• What is being asked: Once the line with "13: (504, 217, 0.55)" is found in the entries below, repeat that line and every one after it exactly, ending at the last.

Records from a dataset
=== Begin Enclosure ===

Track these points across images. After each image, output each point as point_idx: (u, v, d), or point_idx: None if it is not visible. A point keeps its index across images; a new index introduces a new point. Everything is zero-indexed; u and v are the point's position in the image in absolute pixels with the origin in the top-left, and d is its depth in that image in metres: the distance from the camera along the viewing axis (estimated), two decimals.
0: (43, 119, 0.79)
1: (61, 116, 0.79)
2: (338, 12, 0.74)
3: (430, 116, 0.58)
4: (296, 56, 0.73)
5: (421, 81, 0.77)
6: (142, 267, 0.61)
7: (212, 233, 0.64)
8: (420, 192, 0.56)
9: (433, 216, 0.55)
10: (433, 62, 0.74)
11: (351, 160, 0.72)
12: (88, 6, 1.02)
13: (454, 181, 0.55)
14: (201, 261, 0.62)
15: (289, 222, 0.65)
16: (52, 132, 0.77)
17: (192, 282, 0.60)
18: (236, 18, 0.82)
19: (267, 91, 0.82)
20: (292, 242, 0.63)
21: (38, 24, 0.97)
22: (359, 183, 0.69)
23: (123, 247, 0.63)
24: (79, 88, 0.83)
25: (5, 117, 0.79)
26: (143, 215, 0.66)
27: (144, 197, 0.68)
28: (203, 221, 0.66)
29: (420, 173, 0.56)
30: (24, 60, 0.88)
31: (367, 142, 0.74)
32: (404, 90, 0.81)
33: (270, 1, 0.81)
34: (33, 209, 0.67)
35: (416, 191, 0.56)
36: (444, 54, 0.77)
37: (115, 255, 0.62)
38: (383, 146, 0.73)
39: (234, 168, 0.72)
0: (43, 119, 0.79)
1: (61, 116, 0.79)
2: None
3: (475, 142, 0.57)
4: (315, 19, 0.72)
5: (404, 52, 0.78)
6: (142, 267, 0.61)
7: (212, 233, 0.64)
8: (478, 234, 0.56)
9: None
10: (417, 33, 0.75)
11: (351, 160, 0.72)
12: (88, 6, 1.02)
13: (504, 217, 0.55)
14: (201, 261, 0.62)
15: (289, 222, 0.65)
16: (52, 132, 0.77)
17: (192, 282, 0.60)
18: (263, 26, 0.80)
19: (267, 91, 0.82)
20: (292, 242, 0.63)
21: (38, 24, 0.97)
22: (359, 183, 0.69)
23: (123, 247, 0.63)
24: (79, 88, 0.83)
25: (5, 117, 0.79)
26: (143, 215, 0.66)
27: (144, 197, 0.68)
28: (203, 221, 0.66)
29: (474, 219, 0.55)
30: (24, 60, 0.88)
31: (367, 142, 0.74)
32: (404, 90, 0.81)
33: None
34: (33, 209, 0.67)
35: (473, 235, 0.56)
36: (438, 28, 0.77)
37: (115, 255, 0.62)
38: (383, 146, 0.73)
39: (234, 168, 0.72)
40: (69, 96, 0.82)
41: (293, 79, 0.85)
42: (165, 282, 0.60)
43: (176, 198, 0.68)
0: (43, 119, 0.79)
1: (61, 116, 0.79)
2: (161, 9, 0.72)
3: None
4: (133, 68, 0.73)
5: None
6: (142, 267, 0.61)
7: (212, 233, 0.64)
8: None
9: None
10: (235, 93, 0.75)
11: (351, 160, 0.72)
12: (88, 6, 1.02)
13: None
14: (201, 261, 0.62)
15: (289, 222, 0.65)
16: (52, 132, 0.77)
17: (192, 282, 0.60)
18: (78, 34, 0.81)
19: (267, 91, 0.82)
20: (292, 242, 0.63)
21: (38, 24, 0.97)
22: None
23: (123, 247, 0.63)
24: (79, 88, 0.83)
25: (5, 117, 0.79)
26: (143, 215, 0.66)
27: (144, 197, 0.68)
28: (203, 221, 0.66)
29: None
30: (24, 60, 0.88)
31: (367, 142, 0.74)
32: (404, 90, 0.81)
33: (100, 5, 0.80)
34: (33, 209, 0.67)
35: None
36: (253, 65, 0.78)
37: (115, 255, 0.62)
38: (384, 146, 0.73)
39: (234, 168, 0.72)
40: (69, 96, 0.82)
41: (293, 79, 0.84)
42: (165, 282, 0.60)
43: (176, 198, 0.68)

=== End Enclosure ===

• Exercise answer:
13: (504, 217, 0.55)
14: (201, 261, 0.62)
15: (289, 222, 0.65)
16: (52, 132, 0.77)
17: (192, 282, 0.60)
18: (263, 26, 0.80)
19: (267, 91, 0.82)
20: (292, 242, 0.63)
21: (38, 24, 0.97)
22: (359, 183, 0.69)
23: (123, 247, 0.63)
24: (79, 88, 0.83)
25: (5, 117, 0.79)
26: (143, 215, 0.66)
27: (144, 197, 0.68)
28: (203, 221, 0.66)
29: (474, 219, 0.55)
30: (24, 60, 0.88)
31: (367, 142, 0.74)
32: (404, 90, 0.81)
33: None
34: (33, 209, 0.67)
35: (473, 235, 0.56)
36: (438, 28, 0.77)
37: (115, 255, 0.62)
38: (383, 146, 0.73)
39: (234, 168, 0.72)
40: (69, 96, 0.82)
41: (293, 79, 0.85)
42: (165, 282, 0.60)
43: (176, 198, 0.68)
0: (43, 119, 0.79)
1: (61, 116, 0.79)
2: (161, 9, 0.72)
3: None
4: (133, 68, 0.73)
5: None
6: (142, 267, 0.61)
7: (212, 233, 0.64)
8: None
9: None
10: (235, 93, 0.75)
11: (351, 160, 0.72)
12: (88, 6, 1.02)
13: None
14: (201, 261, 0.62)
15: (289, 222, 0.65)
16: (52, 132, 0.77)
17: (192, 282, 0.60)
18: (78, 34, 0.81)
19: (267, 91, 0.82)
20: (292, 242, 0.63)
21: (38, 24, 0.97)
22: None
23: (123, 247, 0.63)
24: (79, 88, 0.83)
25: (5, 117, 0.79)
26: (143, 215, 0.66)
27: (144, 197, 0.68)
28: (203, 221, 0.66)
29: None
30: (24, 60, 0.88)
31: (367, 142, 0.74)
32: (404, 90, 0.81)
33: (100, 5, 0.80)
34: (33, 209, 0.67)
35: None
36: (253, 65, 0.78)
37: (115, 255, 0.62)
38: (384, 146, 0.73)
39: (234, 168, 0.72)
40: (69, 96, 0.82)
41: (293, 79, 0.84)
42: (165, 282, 0.60)
43: (176, 198, 0.68)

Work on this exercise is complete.